> [SOURCE MATERIAL]
== Segment start ==

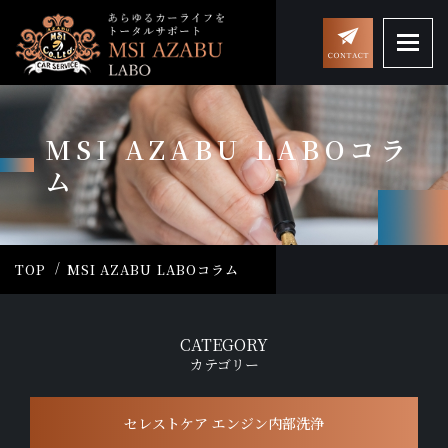
MSI AZABU LABOコラ
ム
TOP
MSI AZABU LABOコラム
CATEGORY
カテゴリー
セレストケア エンジン内部洗浄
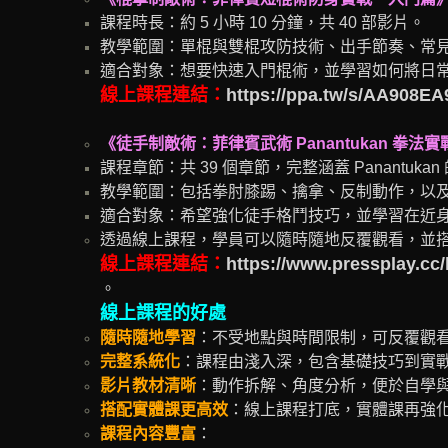
課程時長：約 5 小時 10 分鐘，共 40 部影片。
教學範圍：單棍與雙棍攻防技術、出手節奏、常
適合對象：想要快速入門棍術，並學習如何將日
線上課程連結：
https://ppa.tw/s/AA908EA
《徒手制敵術：菲律賓武術 Panantukan 拳法
課程章節：共 39 個章節，完整涵蓋 Panantuk
教學範圍：包括拳肘膝踢、擒拿、反制動作，以
適合對象：希望強化徒手格鬥技巧，並學習在近
透過線上課程，學員可以隨時隨地反覆觀看，並
線上課程連
結
：
https://www.pressplay.cc/
。
線上課程的好處
隨時隨地學習
：不受地點與時間限制，可反覆觀
完整系統化
：課程由淺入深，包含基礎技巧到實
影片教材清晰
：動作拆解、角度分析，便於自學
搭配實體課更高效
：線上課程打底，實體課再強
課程內容豐富
：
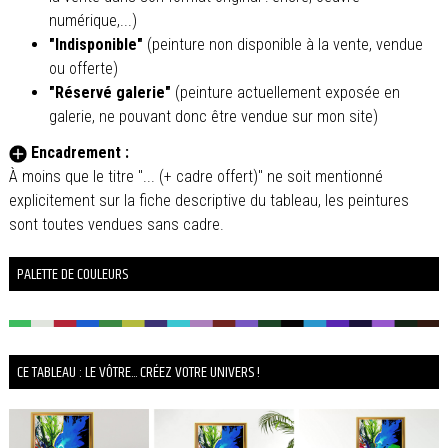
numérique,...)
"Indisponible"
(peinture non disponible à la vente, vendue
ou offerte)
"Réservé galerie"
(peinture actuellement exposée en
galerie, ne pouvant donc être vendue sur mon site)
Encadrement :
À moins que le titre "... (+ cadre offert)" ne soit mentionné
explicitement sur la fiche descriptive du tableau, les peintures
sont toutes vendues sans cadre.
PALETTE DE COULEURS
CE TABLEAU : LE VÔTRE... CRÉEZ VOTRE UNIVERS !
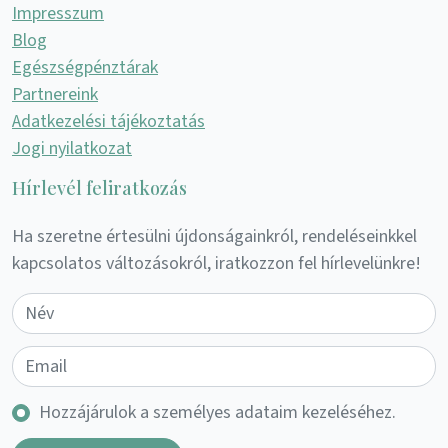
Impresszum
Blog
Egészségpénztárak
Partnereink
Adatkezelési tájékoztatás
Jogi nyilatkozat
Hírlevél feliratkozás
Ha szeretne értesülni újdonságainkról, rendeléseinkkel
kapcsolatos változásokról, iratkozzon fel hírlevelünkre!
Hozzájárulok a személyes adataim kezeléséhez.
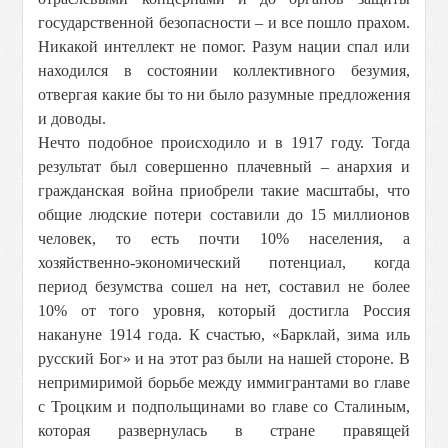
государственной безопасности – и все пошло прахом.
Никакой интеллект не помог. Разум нации спал или
находился в состоянии коллективного безумия,
отвергая какие бы то ни было разумные предложения
и доводы.
Нечто подобное происходило и в 1917 году. Тогда
результат был совершенно плачевный – анархия и
гражданская война приобрели такие масштабы, что
общие людские потери составили до 15 миллионов
человек, то есть почти 10% населения, а
хозяйственно-экономический потенциал, когда
период безумства сошел на нет, составил не более
10% от того уровня, который достигла Россия
накануне 1914 года. К счастью, «Барклай, зима иль
русский Бог» и на этот раз были на нашей стороне. В
непримиримой борьбе между иммигрантами во главе
с Троцким и подпольщинами во главе со Сталиным,
которая развернулась в стране правящей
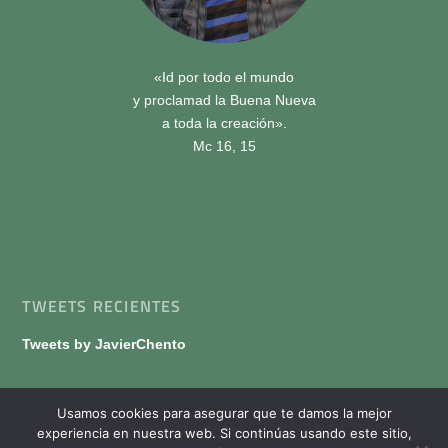
«Id por todo el mundo
y proclamad la Buena Nueva
a toda la creación».
Mc 16, 15
TWEETS RECIENTES
Tweets by JavierChento
Usamos cookies para asegurar que te damos la mejor
experiencia en nuestra web. Si continúas usando este sitio,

== Segment end ==

> [YOUR INSTRUCTIONS]
Reproduce the text of every page in the listing above word for word. Leave the pictures out.

> [EXPECTED ANSWER]
MSI AZABU LABOコラ
ム
TOP
MSI AZABU LABOコラム
CATEGORY
カテゴリー
セレストケア エンジン内部洗浄
課程時長：約 5 小時 10 分鐘，共 40 部影片。
教學範圍：單棍與雙棍攻防技術、出手節奏、常
適合對象：想要快速入門棍術，並學習如何將日
線上課程連結：
https://ppa.tw/s/AA908EA
《徒手制敵術：菲律賓武術 Panantukan 拳法
課程章節：共 39 個章節，完整涵蓋 Panantuk
教學範圍：包括拳肘膝踢、擒拿、反制動作，以
適合對象：希望強化徒手格鬥技巧，並學習在近
透過線上課程，學員可以隨時隨地反覆觀看，並
線上課程連
結
：
https://www.pressplay.cc/
。
線上課程的好處
隨時隨地學習
：不受地點與時間限制，可反覆觀
完整系統化
：課程由淺入深，包含基礎技巧到實
影片教材清晰
：動作拆解、角度分析，便於自學
搭配實體課更高效
：線上課程打底，實體課再強
課程內容豐富
：
numérique,...)
"Indisponible"
(peinture non disponible à la vente, vendue
ou offerte)
"Réservé galerie"
(peinture actuellement exposée en
galerie, ne pouvant donc être vendue sur mon site)
Encadrement :
À moins que le titre "... (+ cadre offert)" ne soit mentionné
explicitement sur la fiche descriptive du tableau, les peintures
sont toutes vendues sans cadre.
PALETTE DE COULEURS
CE TABLEAU : LE VÔTRE... CRÉEZ VOTRE UNIVERS !
Impresszum
Blog
Egészségpénztárak
Partnereink
Adatkezelési tájékoztatás
Jogi nyilatkozat
Hírlevél feliratkozás
Ha szeretne értesülni újdonságainkról, rendeléseinkkel
kapcsolatos változásokról, iratkozzon fel hírlevelünkre!
Hozzájárulok a személyes adataim kezeléséhez.
государственной безопасности – и все пошло прахом.
Никакой интеллект не помог. Разум нации спал или
находился в состоянии коллективного безумия,
отвергая какие бы то ни было разумные предложения
и доводы.
Нечто подобное происходило и в 1917 году. Тогда
результат был совершенно плачевный – анархия и
гражданская война приобрели такие масштабы, что
общие людские потери составили до 15 миллионов
человек, то есть почти 10% населения, а
хозяйственно-экономический потенциал, когда
период безумства сошел на нет, составил не более
10% от того уровня, который достигла Россия
накануне 1914 года. К счастью, «Барклай, зима иль
русский Бог» и на этот раз были на нашей стороне. В
непримиримой борьбе между иммигрантами во главе
с Троцким и подпольщинами во главе со Сталиным,
которая развернулась в стране правящей
«Id por todo el mundo
y proclamad la Buena Nueva
a toda la creación».
Mc 16, 15
TWEETS RECIENTES
Tweets by JavierChento
Usamos cookies para asegurar que te damos la mejor
experiencia en nuestra web. Si continúas usando este sitio,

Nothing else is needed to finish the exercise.